#### [SUPPLIED MATERIAL]
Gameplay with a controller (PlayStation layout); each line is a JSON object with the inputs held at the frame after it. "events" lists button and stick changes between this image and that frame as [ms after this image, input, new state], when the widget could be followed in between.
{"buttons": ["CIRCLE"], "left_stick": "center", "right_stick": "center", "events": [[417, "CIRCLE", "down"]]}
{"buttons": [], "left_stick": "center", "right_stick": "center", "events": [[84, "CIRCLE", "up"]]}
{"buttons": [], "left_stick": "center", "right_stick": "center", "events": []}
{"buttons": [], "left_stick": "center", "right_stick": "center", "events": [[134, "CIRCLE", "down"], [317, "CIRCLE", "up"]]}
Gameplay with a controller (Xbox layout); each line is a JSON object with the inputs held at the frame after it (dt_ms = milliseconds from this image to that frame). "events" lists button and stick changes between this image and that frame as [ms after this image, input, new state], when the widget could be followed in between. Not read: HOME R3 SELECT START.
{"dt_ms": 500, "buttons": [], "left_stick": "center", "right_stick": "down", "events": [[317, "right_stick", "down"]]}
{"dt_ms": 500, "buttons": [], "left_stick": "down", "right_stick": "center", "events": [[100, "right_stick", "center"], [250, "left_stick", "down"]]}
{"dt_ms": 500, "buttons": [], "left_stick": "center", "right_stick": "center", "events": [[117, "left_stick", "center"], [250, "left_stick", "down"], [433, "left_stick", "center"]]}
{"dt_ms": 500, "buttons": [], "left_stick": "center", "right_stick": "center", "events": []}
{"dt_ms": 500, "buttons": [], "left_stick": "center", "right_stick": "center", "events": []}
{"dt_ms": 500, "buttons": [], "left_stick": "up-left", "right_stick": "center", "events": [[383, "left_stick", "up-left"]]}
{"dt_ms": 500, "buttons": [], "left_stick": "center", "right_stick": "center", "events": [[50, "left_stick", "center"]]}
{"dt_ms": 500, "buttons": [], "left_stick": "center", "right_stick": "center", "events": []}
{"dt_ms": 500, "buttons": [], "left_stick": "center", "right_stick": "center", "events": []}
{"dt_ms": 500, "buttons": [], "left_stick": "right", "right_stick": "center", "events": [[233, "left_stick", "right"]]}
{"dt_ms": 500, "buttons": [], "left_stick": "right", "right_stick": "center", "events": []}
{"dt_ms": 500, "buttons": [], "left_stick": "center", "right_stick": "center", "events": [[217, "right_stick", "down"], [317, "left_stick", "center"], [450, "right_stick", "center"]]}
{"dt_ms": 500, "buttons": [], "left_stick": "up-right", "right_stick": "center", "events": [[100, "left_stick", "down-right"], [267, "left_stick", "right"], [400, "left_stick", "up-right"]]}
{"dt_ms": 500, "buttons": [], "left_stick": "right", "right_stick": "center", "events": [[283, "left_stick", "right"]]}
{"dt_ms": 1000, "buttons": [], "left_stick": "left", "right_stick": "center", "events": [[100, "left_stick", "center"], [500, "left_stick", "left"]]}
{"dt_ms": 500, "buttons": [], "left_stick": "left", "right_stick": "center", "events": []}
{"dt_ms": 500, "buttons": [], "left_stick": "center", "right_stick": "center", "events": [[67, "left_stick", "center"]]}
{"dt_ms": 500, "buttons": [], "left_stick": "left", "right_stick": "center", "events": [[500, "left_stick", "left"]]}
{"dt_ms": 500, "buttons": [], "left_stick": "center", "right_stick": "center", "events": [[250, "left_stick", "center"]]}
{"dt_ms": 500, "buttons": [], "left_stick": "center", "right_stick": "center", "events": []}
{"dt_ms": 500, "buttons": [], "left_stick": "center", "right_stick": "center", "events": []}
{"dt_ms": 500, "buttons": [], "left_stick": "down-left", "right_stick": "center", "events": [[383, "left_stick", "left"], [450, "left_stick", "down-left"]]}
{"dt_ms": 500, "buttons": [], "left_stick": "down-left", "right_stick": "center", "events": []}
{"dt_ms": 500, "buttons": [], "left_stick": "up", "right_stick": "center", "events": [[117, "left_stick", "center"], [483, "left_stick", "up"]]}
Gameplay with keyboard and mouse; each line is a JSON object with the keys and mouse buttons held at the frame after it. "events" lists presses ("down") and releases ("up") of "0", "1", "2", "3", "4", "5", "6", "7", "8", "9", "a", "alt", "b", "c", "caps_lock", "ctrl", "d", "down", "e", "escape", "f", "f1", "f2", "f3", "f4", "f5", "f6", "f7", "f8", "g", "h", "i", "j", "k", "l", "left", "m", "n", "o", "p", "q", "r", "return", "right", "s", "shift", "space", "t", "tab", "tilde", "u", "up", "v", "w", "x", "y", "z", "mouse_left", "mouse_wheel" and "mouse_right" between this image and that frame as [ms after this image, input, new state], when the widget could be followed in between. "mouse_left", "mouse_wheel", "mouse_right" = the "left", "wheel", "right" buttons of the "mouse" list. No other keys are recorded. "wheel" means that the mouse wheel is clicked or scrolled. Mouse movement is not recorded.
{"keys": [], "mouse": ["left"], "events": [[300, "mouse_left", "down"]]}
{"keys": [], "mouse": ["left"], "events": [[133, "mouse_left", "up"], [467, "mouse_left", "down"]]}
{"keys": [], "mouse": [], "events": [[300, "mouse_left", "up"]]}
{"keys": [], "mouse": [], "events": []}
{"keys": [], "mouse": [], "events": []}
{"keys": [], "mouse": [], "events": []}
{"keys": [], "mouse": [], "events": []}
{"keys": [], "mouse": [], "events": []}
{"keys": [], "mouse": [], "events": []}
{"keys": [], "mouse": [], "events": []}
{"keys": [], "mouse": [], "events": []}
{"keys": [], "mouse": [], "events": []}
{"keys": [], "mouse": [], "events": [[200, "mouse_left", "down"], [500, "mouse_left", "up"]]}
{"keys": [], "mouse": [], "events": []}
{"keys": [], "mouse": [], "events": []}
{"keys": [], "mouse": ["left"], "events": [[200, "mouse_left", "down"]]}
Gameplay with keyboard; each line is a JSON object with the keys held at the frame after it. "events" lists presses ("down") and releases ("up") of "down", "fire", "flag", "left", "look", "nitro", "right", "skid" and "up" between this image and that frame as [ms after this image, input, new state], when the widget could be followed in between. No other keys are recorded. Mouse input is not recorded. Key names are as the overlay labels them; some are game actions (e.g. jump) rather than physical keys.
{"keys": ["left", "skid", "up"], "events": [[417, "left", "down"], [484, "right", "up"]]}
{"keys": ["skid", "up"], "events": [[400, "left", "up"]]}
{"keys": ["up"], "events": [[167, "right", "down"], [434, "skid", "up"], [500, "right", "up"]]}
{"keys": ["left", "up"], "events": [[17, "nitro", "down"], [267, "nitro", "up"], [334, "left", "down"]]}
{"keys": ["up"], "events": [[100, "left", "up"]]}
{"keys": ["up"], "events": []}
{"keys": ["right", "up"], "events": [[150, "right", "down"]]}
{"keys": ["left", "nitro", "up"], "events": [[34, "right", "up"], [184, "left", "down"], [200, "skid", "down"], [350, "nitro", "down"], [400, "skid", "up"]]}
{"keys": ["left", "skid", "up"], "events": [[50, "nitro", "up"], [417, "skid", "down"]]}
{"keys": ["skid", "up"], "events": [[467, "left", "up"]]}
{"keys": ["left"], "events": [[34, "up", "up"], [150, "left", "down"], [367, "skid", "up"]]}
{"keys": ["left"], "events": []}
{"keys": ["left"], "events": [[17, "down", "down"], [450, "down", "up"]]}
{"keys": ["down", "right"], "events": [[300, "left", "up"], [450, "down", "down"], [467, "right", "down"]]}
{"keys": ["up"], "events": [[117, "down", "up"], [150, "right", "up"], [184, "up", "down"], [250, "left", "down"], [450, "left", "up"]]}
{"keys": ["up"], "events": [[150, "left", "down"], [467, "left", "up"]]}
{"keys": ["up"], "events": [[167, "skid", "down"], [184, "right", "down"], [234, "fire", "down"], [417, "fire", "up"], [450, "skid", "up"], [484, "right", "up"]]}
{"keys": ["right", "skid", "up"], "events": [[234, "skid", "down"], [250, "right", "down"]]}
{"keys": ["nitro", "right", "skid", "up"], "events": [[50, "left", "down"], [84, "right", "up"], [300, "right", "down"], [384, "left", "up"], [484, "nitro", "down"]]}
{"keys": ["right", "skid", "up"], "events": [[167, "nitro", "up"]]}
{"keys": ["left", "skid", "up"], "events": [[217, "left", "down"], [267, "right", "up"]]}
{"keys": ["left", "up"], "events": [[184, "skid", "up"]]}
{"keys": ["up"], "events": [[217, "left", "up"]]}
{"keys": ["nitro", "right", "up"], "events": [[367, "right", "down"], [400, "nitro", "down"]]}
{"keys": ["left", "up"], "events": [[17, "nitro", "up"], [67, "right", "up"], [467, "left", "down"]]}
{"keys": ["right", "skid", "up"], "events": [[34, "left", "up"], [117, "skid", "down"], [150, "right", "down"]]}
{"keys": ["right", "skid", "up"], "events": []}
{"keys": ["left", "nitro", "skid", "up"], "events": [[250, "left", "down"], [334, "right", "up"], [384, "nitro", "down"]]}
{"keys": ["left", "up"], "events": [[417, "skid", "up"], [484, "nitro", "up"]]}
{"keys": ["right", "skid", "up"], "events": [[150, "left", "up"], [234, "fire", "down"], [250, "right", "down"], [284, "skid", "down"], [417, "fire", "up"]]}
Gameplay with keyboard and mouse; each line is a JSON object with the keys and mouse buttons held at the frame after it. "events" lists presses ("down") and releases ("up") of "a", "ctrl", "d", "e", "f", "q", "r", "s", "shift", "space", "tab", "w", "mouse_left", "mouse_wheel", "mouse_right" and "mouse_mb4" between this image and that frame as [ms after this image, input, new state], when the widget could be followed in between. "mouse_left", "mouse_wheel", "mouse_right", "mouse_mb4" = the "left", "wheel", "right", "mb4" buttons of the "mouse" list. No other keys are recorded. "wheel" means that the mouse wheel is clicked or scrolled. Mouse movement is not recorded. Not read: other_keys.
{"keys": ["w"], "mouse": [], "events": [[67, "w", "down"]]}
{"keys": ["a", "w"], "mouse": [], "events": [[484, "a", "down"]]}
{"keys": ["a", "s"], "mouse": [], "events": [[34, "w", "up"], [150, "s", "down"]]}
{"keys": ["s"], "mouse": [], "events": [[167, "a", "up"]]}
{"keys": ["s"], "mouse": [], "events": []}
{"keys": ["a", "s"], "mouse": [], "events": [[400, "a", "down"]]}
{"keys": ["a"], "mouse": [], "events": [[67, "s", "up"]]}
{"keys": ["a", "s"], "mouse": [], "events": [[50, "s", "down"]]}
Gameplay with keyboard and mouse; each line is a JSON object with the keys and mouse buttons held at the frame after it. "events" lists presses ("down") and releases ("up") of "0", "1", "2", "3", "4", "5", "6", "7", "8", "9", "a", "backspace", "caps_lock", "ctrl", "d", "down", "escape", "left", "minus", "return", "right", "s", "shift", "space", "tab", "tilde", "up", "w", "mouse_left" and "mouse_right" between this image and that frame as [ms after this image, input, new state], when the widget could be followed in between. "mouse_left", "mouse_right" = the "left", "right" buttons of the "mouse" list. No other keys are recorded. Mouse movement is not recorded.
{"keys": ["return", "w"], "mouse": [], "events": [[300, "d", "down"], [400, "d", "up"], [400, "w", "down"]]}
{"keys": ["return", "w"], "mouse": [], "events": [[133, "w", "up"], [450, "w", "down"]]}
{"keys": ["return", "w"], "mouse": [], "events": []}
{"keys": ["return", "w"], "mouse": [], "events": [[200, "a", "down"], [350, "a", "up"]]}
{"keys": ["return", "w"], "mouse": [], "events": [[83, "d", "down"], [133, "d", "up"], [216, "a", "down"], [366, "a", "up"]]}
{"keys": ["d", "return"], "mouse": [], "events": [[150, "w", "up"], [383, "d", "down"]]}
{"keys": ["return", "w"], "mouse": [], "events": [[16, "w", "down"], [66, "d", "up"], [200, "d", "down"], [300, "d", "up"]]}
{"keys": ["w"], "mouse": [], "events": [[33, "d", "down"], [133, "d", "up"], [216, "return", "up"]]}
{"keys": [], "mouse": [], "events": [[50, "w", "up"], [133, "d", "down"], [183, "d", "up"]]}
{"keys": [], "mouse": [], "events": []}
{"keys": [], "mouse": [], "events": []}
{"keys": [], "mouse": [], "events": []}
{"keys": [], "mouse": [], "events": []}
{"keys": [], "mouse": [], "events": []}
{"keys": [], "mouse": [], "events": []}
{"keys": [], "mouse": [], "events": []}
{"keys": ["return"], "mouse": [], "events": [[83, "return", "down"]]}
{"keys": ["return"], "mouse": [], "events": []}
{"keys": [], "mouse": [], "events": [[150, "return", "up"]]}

#### [WHAT TO WORK ON]
Work through the material above and count the lines that contain the word "changes". Only the number is to be given.

#### [TASK RESPONSE]
2